**What you have to do**
The lines below starting at the line containing "- LinkCheckColorLight24" and ending at the line containing "nie zostanie utworzony." are to be repeated exactly, with both ends kept and nothing else added.

Collected data
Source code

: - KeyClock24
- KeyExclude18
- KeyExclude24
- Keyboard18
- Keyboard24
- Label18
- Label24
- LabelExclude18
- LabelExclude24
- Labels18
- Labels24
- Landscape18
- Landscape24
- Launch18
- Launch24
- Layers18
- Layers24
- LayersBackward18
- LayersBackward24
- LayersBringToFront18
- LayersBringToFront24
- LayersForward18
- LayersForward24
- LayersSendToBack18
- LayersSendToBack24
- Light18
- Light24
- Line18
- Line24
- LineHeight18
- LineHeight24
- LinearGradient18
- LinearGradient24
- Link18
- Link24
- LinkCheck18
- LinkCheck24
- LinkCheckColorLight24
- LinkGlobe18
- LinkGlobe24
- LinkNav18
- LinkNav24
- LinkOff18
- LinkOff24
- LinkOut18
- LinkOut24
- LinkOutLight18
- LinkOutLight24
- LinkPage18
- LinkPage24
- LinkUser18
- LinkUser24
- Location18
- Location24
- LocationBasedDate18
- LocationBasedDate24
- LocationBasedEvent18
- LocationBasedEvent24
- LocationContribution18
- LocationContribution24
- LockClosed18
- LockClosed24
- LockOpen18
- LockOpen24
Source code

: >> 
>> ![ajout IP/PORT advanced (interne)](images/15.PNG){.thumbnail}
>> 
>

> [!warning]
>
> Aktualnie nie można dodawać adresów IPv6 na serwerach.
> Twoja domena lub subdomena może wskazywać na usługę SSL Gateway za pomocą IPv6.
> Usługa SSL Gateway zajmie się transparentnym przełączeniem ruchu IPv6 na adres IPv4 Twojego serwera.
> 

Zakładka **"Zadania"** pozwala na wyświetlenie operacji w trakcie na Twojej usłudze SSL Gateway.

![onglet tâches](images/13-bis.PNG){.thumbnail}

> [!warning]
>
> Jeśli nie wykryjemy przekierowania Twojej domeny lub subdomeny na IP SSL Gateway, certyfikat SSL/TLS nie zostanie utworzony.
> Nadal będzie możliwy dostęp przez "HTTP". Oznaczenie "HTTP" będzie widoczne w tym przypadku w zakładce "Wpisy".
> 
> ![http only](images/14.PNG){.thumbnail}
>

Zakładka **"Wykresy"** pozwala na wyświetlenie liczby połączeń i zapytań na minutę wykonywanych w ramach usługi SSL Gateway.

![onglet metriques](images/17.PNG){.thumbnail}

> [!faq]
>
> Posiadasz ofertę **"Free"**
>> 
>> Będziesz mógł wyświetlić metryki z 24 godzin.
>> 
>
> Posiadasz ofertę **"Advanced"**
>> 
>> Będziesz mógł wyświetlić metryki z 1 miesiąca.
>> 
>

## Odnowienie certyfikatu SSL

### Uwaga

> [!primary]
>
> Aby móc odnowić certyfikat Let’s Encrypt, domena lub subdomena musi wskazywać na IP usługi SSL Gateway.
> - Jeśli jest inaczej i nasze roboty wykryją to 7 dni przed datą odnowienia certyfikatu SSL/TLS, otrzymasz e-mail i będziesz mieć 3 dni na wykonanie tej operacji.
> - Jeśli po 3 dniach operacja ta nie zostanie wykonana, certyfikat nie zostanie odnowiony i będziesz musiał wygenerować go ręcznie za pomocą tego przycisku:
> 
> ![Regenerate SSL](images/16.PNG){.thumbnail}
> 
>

**Answer below**
- LinkCheckColorLight24
- LinkGlobe18
- LinkGlobe24
- LinkNav18
- LinkNav24
- LinkOff18
- LinkOff24
- LinkOut18
- LinkOut24
- LinkOutLight18
- LinkOutLight24
- LinkPage18
- LinkPage24
- LinkUser18
- LinkUser24
- Location18
- Location24
- LocationBasedDate18
- LocationBasedDate24
- LocationBasedEvent18
- LocationBasedEvent24
- LocationContribution18
- LocationContribution24
- LockClosed18
- LockClosed24
- LockOpen18
- LockOpen24
Source code

: >> 
>> ![ajout IP/PORT advanced (interne)](images/15.PNG){.thumbnail}
>> 
>

> [!warning]
>
> Aktualnie nie można dodawać adresów IPv6 na serwerach.
> Twoja domena lub subdomena może wskazywać na usługę SSL Gateway za pomocą IPv6.
> Usługa SSL Gateway zajmie się transparentnym przełączeniem ruchu IPv6 na adres IPv4 Twojego serwera.
> 

Zakładka **"Zadania"** pozwala na wyświetlenie operacji w trakcie na Twojej usłudze SSL Gateway.

![onglet tâches](images/13-bis.PNG){.thumbnail}

> [!warning]
>
> Jeśli nie wykryjemy przekierowania Twojej domeny lub subdomeny na IP SSL Gateway, certyfikat SSL/TLS nie zostanie utworzony.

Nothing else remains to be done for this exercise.